- **Exercise brief**
Carry on the blog entry below, about a worried dad awaiting his grandson's birth, picking up right after its final sentence.

BEGIN Passage provided

Anyways - long story short - I had daughter place the phone on her belly (I'm serious) and I told Job.., "Look kid.  Do this for your Gampa who loves ya. You are arriving tonight, ya little snot. Got that!?." 

SO - I am fully expecting Job to make his debut TONIGHT!  So write it down.  Job and I have an understanding on this. He WILL arrive tonight.  There is NO room for doubt.  Unless of course he doesn't in which case - eventually he has to show himself. After all, I know where he lives.

Posted at 11:49 am - Scribbled out by Daveman the Cool
<--(7) Pleading Hostages -->  

I Shoulda Called the Kiddo

Its late-thirty. (12:28am)  For me anyway.  Cant sleep. Worried about daughter and I guess I should have called her today. She's most likely okay, but still. I shoulda called or something. I'm a really crappy dad.  An awful dad.  A good dad would have called his daughter today and ask her how she was feeling.  Hold on just a sec. I started this thing and now I have to finish it....
      [Dave challenges self - throws self to floor. Oh no! a hard connect to the eye and a kick to the gut! Oh the humanity, people! This has got to be a worlds first for the record books of beating ones self up.

END Passage provided
BEGIN Data extract

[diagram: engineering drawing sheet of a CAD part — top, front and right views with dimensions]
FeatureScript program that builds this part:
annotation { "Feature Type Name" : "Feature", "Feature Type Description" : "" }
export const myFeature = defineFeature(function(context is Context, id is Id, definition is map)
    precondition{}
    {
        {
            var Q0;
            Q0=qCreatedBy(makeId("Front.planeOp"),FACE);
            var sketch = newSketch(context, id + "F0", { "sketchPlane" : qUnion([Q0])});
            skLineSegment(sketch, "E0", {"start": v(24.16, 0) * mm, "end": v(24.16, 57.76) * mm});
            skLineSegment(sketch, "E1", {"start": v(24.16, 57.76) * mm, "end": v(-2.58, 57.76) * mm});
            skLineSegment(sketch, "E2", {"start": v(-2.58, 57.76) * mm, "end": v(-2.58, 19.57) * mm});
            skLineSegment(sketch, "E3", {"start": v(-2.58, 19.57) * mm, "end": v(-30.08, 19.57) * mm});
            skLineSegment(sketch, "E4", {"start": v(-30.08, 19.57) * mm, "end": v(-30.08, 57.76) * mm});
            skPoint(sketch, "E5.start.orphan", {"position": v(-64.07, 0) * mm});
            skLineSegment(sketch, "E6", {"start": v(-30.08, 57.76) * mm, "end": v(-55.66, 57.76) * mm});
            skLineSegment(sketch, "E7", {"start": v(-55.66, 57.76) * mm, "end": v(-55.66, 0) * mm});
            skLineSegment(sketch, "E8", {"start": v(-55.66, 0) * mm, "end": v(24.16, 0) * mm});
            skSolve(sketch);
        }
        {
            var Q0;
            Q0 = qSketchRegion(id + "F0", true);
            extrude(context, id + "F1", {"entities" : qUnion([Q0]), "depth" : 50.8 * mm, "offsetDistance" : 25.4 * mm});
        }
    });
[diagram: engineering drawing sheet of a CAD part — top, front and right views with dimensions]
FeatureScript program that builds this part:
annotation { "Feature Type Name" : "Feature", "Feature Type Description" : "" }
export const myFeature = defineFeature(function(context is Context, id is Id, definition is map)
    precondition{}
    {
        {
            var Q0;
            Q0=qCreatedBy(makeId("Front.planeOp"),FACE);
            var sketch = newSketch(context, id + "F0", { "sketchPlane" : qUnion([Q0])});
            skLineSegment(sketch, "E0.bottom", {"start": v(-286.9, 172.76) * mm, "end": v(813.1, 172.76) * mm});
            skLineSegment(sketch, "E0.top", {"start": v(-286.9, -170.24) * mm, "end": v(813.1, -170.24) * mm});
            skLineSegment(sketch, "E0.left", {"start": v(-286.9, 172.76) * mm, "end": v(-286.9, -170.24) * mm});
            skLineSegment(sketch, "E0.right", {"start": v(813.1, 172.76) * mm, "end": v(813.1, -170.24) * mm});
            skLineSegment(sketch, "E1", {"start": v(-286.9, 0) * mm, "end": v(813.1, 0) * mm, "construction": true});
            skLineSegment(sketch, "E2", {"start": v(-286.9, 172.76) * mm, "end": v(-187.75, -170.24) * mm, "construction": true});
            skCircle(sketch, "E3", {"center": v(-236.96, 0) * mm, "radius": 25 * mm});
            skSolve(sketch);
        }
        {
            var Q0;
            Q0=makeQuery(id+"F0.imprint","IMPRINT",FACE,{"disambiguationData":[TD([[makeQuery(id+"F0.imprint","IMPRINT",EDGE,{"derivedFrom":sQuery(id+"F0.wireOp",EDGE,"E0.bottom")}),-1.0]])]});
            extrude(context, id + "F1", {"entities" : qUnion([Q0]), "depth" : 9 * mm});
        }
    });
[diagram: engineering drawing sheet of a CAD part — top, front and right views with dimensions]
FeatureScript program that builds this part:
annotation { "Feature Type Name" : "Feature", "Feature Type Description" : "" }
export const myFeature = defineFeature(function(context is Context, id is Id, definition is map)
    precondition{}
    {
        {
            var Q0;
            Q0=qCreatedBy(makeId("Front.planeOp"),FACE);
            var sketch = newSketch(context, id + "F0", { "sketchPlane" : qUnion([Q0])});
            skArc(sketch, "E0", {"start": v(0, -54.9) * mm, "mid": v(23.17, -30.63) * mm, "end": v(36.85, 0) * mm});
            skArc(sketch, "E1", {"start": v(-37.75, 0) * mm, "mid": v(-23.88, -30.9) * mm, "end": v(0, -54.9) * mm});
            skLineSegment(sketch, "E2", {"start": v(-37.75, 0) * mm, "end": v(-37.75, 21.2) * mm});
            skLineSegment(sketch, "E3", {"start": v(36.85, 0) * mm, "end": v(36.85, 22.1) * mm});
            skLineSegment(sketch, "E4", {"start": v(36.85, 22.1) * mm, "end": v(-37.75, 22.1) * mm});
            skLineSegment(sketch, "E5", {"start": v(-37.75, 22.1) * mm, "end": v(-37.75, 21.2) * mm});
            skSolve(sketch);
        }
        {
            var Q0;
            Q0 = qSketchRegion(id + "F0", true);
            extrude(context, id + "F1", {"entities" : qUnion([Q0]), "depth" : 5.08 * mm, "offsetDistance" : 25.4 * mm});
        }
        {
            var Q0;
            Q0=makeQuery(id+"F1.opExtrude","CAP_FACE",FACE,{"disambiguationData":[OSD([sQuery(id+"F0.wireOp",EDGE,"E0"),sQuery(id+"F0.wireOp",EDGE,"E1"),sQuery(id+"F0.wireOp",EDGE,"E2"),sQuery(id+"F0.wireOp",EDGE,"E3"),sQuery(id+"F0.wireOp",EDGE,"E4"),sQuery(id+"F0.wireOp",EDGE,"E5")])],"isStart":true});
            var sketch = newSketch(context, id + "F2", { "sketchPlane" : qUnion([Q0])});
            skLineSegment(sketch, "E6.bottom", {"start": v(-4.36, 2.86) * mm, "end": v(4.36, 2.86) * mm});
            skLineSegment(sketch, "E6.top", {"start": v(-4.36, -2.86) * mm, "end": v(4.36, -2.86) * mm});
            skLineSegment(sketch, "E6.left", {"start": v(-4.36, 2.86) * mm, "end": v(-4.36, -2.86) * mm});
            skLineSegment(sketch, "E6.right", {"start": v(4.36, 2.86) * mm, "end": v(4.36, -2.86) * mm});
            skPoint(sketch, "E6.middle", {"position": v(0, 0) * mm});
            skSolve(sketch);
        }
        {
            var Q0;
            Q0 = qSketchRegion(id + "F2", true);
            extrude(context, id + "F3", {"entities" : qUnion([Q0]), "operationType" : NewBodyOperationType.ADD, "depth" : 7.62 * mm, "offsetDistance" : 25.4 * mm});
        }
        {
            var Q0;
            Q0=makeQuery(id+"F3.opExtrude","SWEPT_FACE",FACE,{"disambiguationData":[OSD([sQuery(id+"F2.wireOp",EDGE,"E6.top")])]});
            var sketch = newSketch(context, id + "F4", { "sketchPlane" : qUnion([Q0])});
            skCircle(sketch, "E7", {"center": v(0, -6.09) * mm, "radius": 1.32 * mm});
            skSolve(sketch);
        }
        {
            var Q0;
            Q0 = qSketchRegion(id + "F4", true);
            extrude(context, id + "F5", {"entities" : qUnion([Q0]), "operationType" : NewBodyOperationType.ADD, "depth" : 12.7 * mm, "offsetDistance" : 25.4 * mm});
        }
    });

END Data extract

- **Response to the exercise**
      Daveman just flipped himself in mid-air, ladies and gentlemen! Now he's screaming in pain because he realized all of too late, he has a bad back.  Now he's kicking his own butt with well choreographed foot work and its amazing, let me tell you! - uh oh! He's unconscious and no one to count to to ten.
      Oh well - let the man rest. NO! WAIT! He's moving and just found a dead horse. Now he's beating himself with the dead horse!  Its tragic, people! Its horrifying! Its brutal! If this is not taking a cliché AND a metaphor beyond the limits, I don't know what is.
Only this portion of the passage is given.